The bibliography of the Spanish Armada is, as may be supposed, very extensive, and can barely be touched upon here; but mention may be made in passing of one or two "curiosities of literature," which are to be found in the more precious collections at the British Museum. One is a small, thin, quarto volume, entitled Triumphalia de Victoriis Elizabetha Anglorum, Francorum, Hybernorumque Regina Augustissima, Fidei Defensoris Acerrimæ, contra classem instructissimam Philippi Hispaniarum Regis Potentissima Partis, Anno Christi, nati 1588. Julio et Augusto mensibus. This work is in beautiful painted binding, evidently the presentation copy to Queen Elizabeth, with the letters E. D. G., A. F. and H., R. D. F., on one side. It is a collection of verses in Latin and Greek in honour of the victory over the Armada, from some press on the Continent. There is no other signature to the dedication than that of N. Eleutherius. It is exceedingly rare. On the back of the title are twelve lines" Daniel Rogersio vivo politissimo." Signed, N. Eleutherius.

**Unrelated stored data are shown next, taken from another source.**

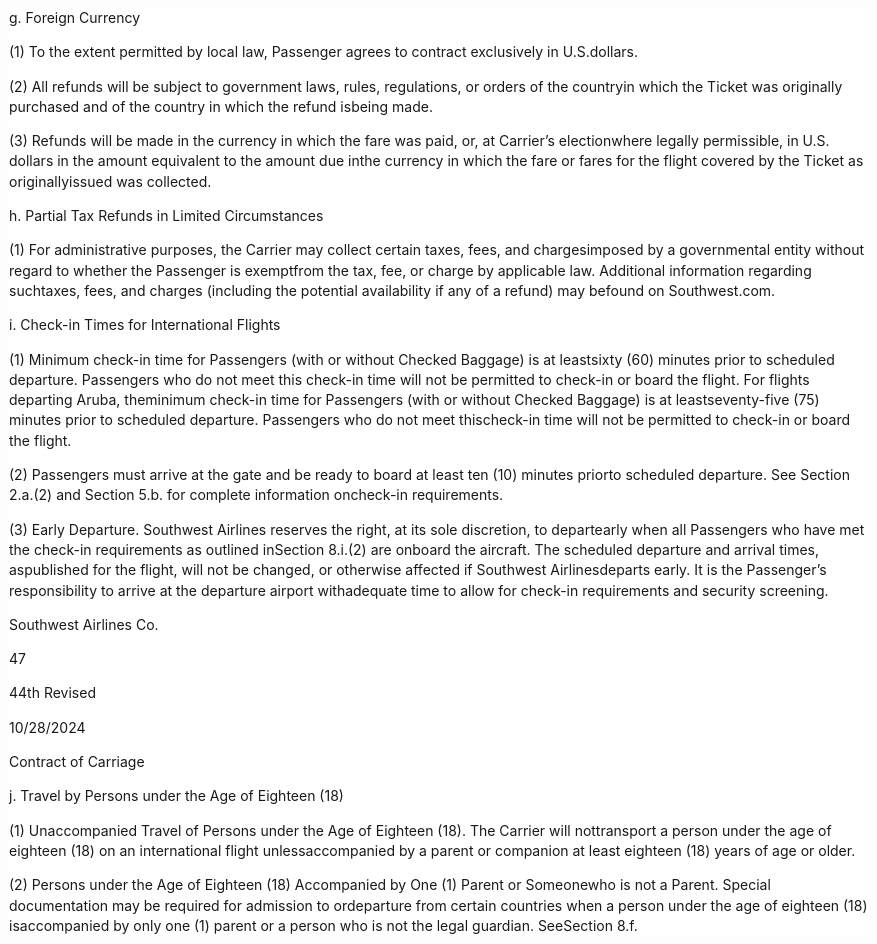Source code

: g. Foreign Currency

(1) To the extent permitted by local law, Passenger agrees to contract exclusively in U.S.dollars.

(2) All refunds will be subject to government laws, rules, regulations, or orders of the countryin which the Ticket was originally purchased and of the country in which the refund isbeing made.

(3) Refunds will be made in the currency in which the fare was paid, or, at Carrier’s electionwhere legally permissible, in U.S. dollars in the amount equivalent to the amount due inthe currency in which the fare or fares for the flight covered by the Ticket as originallyissued was collected.

h. Partial Tax Refunds in Limited Circumstances

(1) For administrative purposes, the Carrier may collect certain taxes, fees, and chargesimposed by a governmental entity without regard to whether the Passenger is exemptfrom the tax, fee, or charge by applicable law. Additional information regarding suchtaxes, fees, and charges (including the potential availability if any of a refund) may befound on Southwest.com.

i. Check-in Times for International Flights

(1) Minimum check-in time for Passengers (with or without Checked Baggage) is at leastsixty (60) minutes prior to scheduled departure. Passengers who do not meet this check-in time will not be permitted to check-in or board the flight. For flights departing Aruba, theminimum check-in time for Passengers (with or without Checked Baggage) is at leastseventy-five (75) minutes prior to scheduled departure. Passengers who do not meet thischeck-in time will not be permitted to check-in or board the flight.

(2) Passengers must arrive at the gate and be ready to board at least ten (10) minutes priorto scheduled departure. See Section 2.a.(2) and Section 5.b. for complete information oncheck-in requirements.



(3) Early Departure. Southwest Airlines reserves the right, at its sole discretion, to departearly when all Passengers who have met the check-in requirements as outlined inSection 8.i.(2) are onboard the aircraft. The scheduled departure and arrival times, aspublished for the flight, will not be changed, or otherwise affected if Southwest Airlinesdeparts early. It is the Passenger’s responsibility to arrive at the departure airport withadequate time to allow for check-in requirements and security screening.

Southwest Airlines Co.

47

44th Revised

10/28/2024



Contract of Carriage



j. Travel by Persons under the Age of Eighteen (18)

(1) Unaccompanied Travel of Persons under the Age of Eighteen (18). The Carrier will nottransport a person under the age of eighteen (18) on an international flight unlessaccompanied by a parent or companion at least eighteen (18) years of age or older.

(2) Persons under the Age of Eighteen (18) Accompanied by One (1) Parent or Someonewho is not a Parent. Special documentation may be required for admission to ordeparture from certain countries when a person under the age of eighteen (18) isaccompanied by only one (1) parent or a person who is not the legal guardian. SeeSection 8.f.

There is also a very curious work preserved in the King's Library: a volume of extreme rarity, which was finished at Lisbon, May 9, 1588, while the fleet was in the port of that place prepared for the expedition, entitled, "La Felicissima Armada, que el Rey Don Felipe nuestro Señor mandò juntar en el puerto de la Ciudad de Lisboa, en el Reyno de Portugal et Año de mil y quinientos y ochenta y ocho: hecha por Pedro de Paz Salas, fol. Lisb. 1588; por Antonio Alvarez, Impressor." This copy was the identical one which was procured at the time of its publication for Lord Burghley, to acquaint him with the true detail of all the preparations; and he has noted in his own hand, in the margins of different pages, a variety of particulars relating to the defeat.